ISTRUZIONI:
[1] Nel brano sulla chiesetta di Pacciano, quale somma deliberò il Consiglio l'08/10/1875 per i lavori al pavimento?
[2] Trascrivi dal brano sulla chiesetta di Pacciano il testo compreso tra "Segue poi un" e "per il culto.", estremi inclusi.

BRANO FORNITO:
Il successore di S. Passarelli fu don Saverio Barretta, nato il 20 dicembre 1841 da Felice e Fortunata Cantone. Vestì l’abito con permesso della Curia il 4 settembre 1868. Il cognome Barretta,[7] di cui si ha notizia sin dalla prima metà del settecento. Le famiglie Barretta, da cui discende don Saverio, si insediarono in Pacciano proprio dietro la Torre e la Cappella S. Pietro, dove essi avevano i beni. Ma, tornando alla figura di don Barretta, dobbiamo dire che fu un sacerdote molto zelante e attento ai problemi di Pacciano. Infatti, durante il suo economato, egli si interessò attivamente delle sorti della chiesa tanto da coinvolgere il Comune, pur dovendo esso interessarsene, ad averne maggiore cura. I primi echi di tale interessamento si trovano in una delibera consiliare del 25/05/1874. In quella seduta, il sindaco Pasquale De Falco fece presente a tutto il Consiglio le urgenti riparazioni che si dovevano effettuare al fabbricato della bisognevole chiesetta del “Villaggio Pacciano”. La somma impiegata fu di 70 lire. L’anno dopo e precisamente l’08/10/1875, su istanza dell’economo Barretta, il Consiglio deliberò ancora per i lavori relativi al pavimento della chiesetta, la somma di £. 127 e 50 centesimi. Finalmente dunque, avvenne la tanto sospirata restaurazione.
Questa cappella, che riprese il suo aspetto e la sua piena efficienza, si avviava ormai sempre più verso una maggiore autonomia ed indipendenza. Da un elenco degli oggetti esistenti nella cappella di Pacciano redatto sempre dall’economo S. Barretta nell’ottobre del 1894, si può ricostruire la sua probabile topografia. Infatti vi è scritto che “la chiesa è isolata soltanto dal lato destro è attaccata ad un piccolo androne ed all’estremità ad un forno”.
Segue poi un lungo elenco di oggetti e suppellettili appartenenti ad essa.[8]
Evidentemente il motivo per cui fu necessario redigere questo inventario, lo si trova in una delibera del Consiglio dell’1/12/1896. Il comune prima di far fronte a delle spese per gli arredi sacri di questa chiesetta, voleva avere un quadro generale della situazione, affinché potesse stabilire di cosa realmente essa avesse bisogno per il culto.
L’anno dopo, in seguito ad un’istanza del sempre intraprendente cappellano di don S. Barretta ed ad un’ispezione del Sindaco, si constatò ancora una volta la necessità di varie riparazioni alla chiesetta. Per questi accomodi il Comune spese £. 130.[9]
Ma, ben presto un grave lutto colpì Pacciano e la sua chiesa, don S. Barretta morì e con lui, forse, anche l’orgoglio e la tenacia di un piccolo popolo che aveva caratterizzato il faticoso cammino di questo villaggio ormai alle porte del ‘900.

DATI FORNITI:
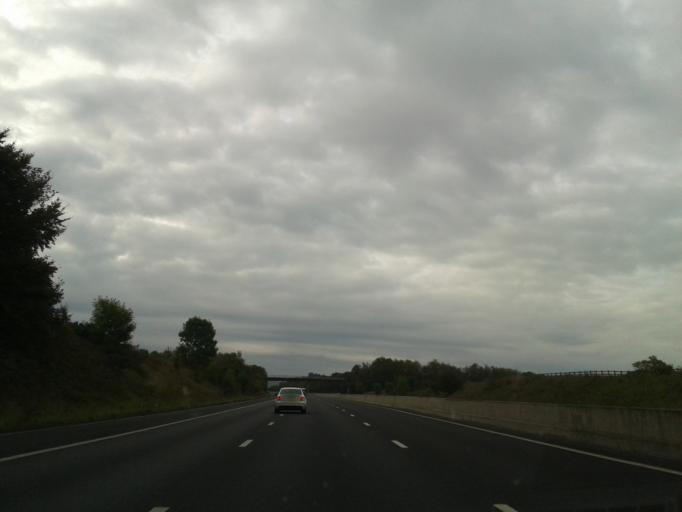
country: GB
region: England
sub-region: Cumbria
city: Scotby
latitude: 54.8289
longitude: -2.8895
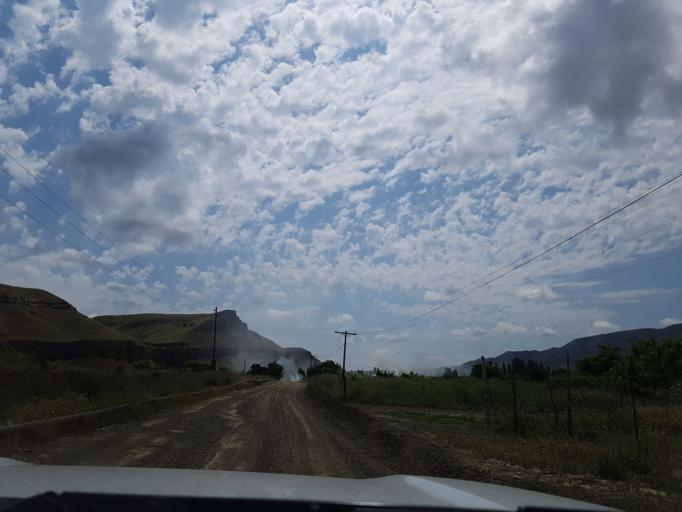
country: TM
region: Ahal
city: Baharly
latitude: 38.2266
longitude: 56.8753
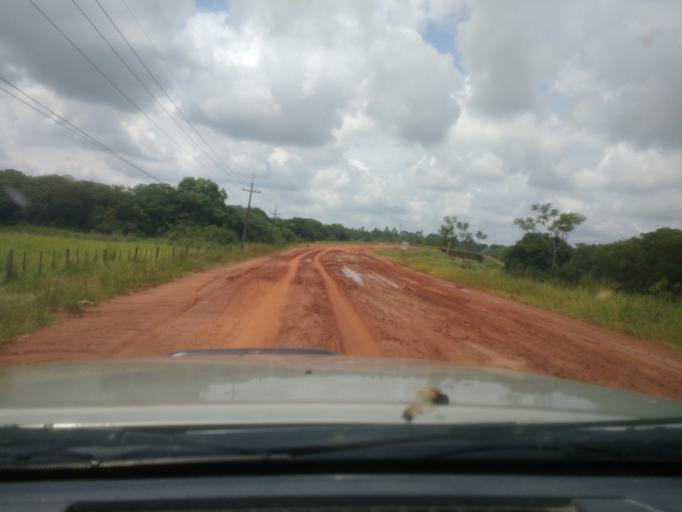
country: PY
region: San Pedro
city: Puerto Rosario
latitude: -24.4056
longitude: -57.1035
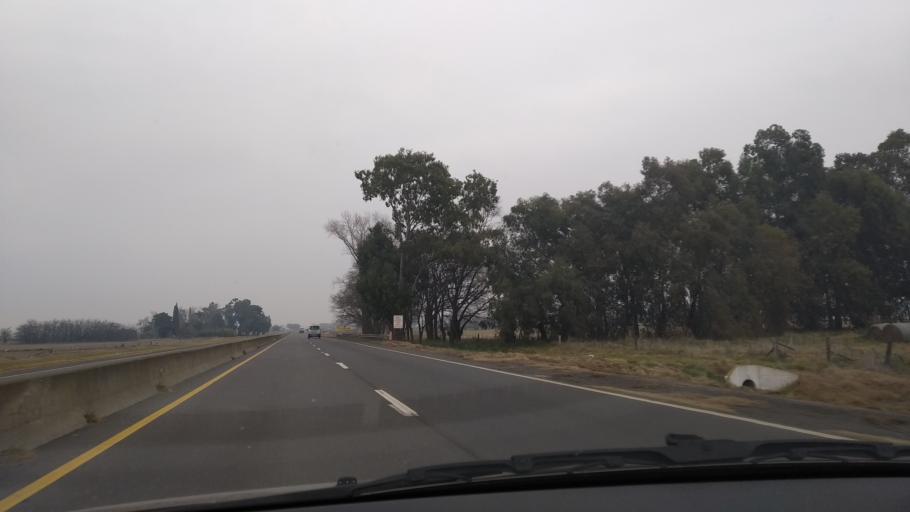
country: AR
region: Buenos Aires
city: Olavarria
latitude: -36.8711
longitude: -60.1347
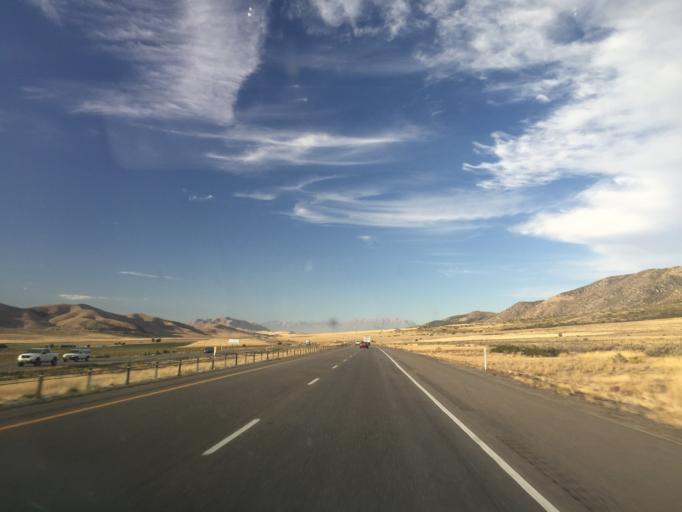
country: US
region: Utah
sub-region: Juab County
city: Mona
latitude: 39.8656
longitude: -111.8307
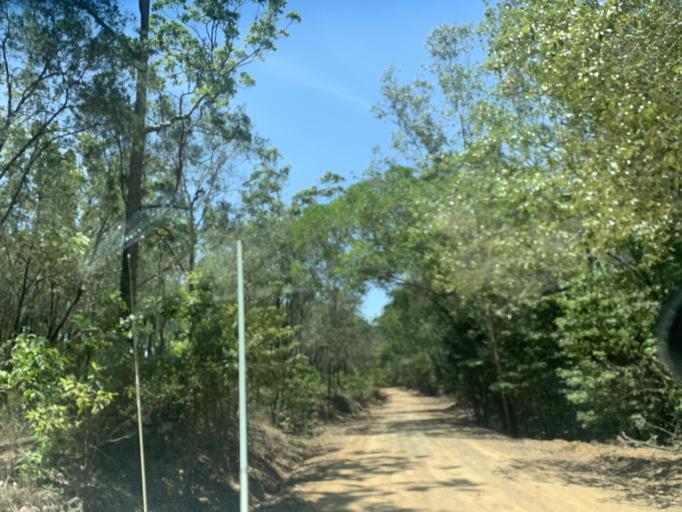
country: AU
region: Queensland
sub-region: Cairns
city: Redlynch
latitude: -16.9254
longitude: 145.6035
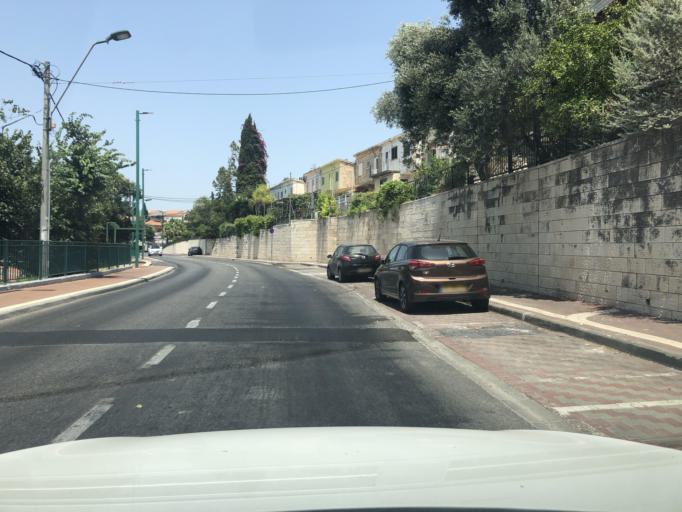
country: IL
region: Haifa
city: Daliyat el Karmil
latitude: 32.6571
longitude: 35.1074
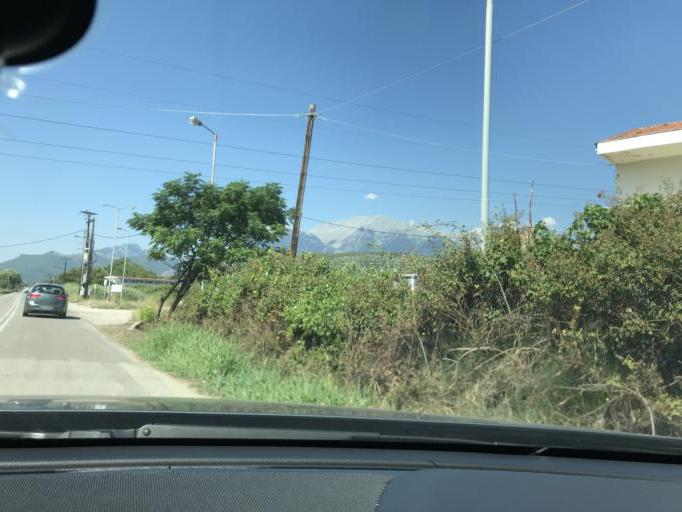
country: GR
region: Central Greece
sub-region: Nomos Fthiotidos
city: Elateia
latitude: 38.5350
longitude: 22.8101
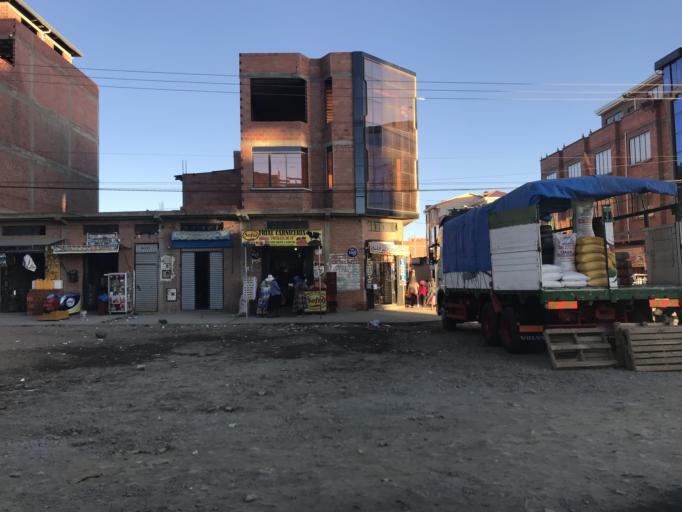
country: BO
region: La Paz
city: La Paz
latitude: -16.5039
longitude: -68.2481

SOLUZIONI:
[1] 127 lire e 50 centesimi.

[2]
Segue poi un lungo elenco di oggetti e suppellettili appartenenti ad essa.[8]
Evidentemente il motivo per cui fu necessario redigere questo inventario, lo si trova in una delibera del Consiglio dell’1/12/1896. Il comune prima di far fronte a delle spese per gli arredi sacri di questa chiesetta, voleva avere un quadro generale della situazione, affinché potesse stabilire di cosa realmente essa avesse bisogno per il culto.